How I Fixed SMB Access Issues to My Home NAS Behind a VLAN-Enabled Router

light on computer hardware

When I recently set up my home lab, I ran into a frustrating snag: I couldn’t connect to my NAS SMB share from my PC, even though basic network connectivity (ping) was working perfectly. Here’s how I diagnosed and fixed the problem — hopefully this helps you too.

The Scenario

  • Server: NAS device running FreeBSD-based OS with multiple network interfaces on different VLANs.
  • Router: VLAN-capable router running RouterOS managing multiple isolated subnets.
  • Client: Windows workstation on a separate VLAN subnet.
  • Problem: The client could ping the NAS IP address, but SMB connections to the network share kept failing with generic network errors.

Step 1: Confirm Basic Network Connectivity

I started by verifying the basics:

  • Verified the client could ping the NAS IP address successfully.
  • Checked the NAS interfaces to confirm they had IPs in their respective VLAN subnets.
  • Confirmed routing between VLANs was operational.

This confirmed that Layer 3 routing and VLAN tagging were functioning.

Step 2: Review Router Firewall Rules

Next, I examined firewall rules on the router.
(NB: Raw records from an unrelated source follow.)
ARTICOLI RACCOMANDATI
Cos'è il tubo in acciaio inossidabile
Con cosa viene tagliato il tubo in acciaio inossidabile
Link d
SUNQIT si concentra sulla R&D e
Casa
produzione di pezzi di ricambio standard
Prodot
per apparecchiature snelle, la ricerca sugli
Initially, attempts to insert new firewall rules failed due to CLI syntax differences.

I added explicit accept rules allowing traffic to flow between the client VLAN subnet and the NAS VLAN subnet on the router’s firewall, specifically permitting SMB-related traffic (TCP ports 445 and 139):

/ip firewall filter add chain=forward src-address=CLIENT_VLAN_SUBNET dst-address=NAS_VLAN_IP action=accept comment="Allow Client VLAN to NAS"
/ip firewall filter add chain=forward src-address=NAS_VLAN_IP dst-address=CLIENT_VLAN_SUBNET action=accept comment="Allow NAS to Client VLAN"

Then I moved these rules above any default drop rules to ensure traffic wasn’t blocked.

Step 3: Validate NAS Network Configuration

On the NAS itself:

  • Verified all network interfaces were UP and configured with correct IP addresses in their VLANs.
  • Checked routing tables to confirm no conflicting or missing routes.

Step 4: Check SMB Service Status & Configuration on NAS

I made sure the SMB service was running properly:

shellCopyEditservice samba_server status

I also reviewed the Samba configuration file:

  • Verified it was binding to the correct interfaces.
  • Confirmed share definitions and permissions.
  • Ensured SMB protocol version was set to at least SMB2 to avoid legacy compatibility issues.
  • Enabled NetBIOS name service daemon to assist in network discovery.

Step 5: Test SMB Access by IP Address

Using Windows, I connected to the SMB share directly via the NAS IP address rather than a hostname, to bypass potential DNS or NetBIOS issues:

perlCopyEditnet use \\NAS_IP_ADDRESS\ShareName

This succeeded, confirming that both routing/firewall and SMB service were now working correctly.

What Was the Root Cause?

The main blockers were:

  • Firewall rules on the router: Missing or improperly ordered rules were blocking SMB traffic between VLANs.
  • Command syntax issues on RouterOS CLI: Trying to insert firewall rules incorrectly delayed configuration.
  • SMB daemon settings on the NAS: The NetBIOS name service daemon was disabled initially, affecting discovery and connectivity.

Lessons Learned

  • Always confirm IP-level connectivity before troubleshooting application-layer services.
  • Understand your router’s firewall CLI syntax — sometimes commands like add and move are safer than insert.
  • Ensure service daemons are properly enabled and configured on your NAS.
  • Use IP address access for SMB shares when DNS or name resolution might be a problem.
  • Check logs and use diagnostic commands (testparm, service status) to verify configurations.

Final Thoughts

Network troubleshooting can be tricky, but breaking it down step-by-step helped me get my SMB shares accessible again behind a segmented VLAN network.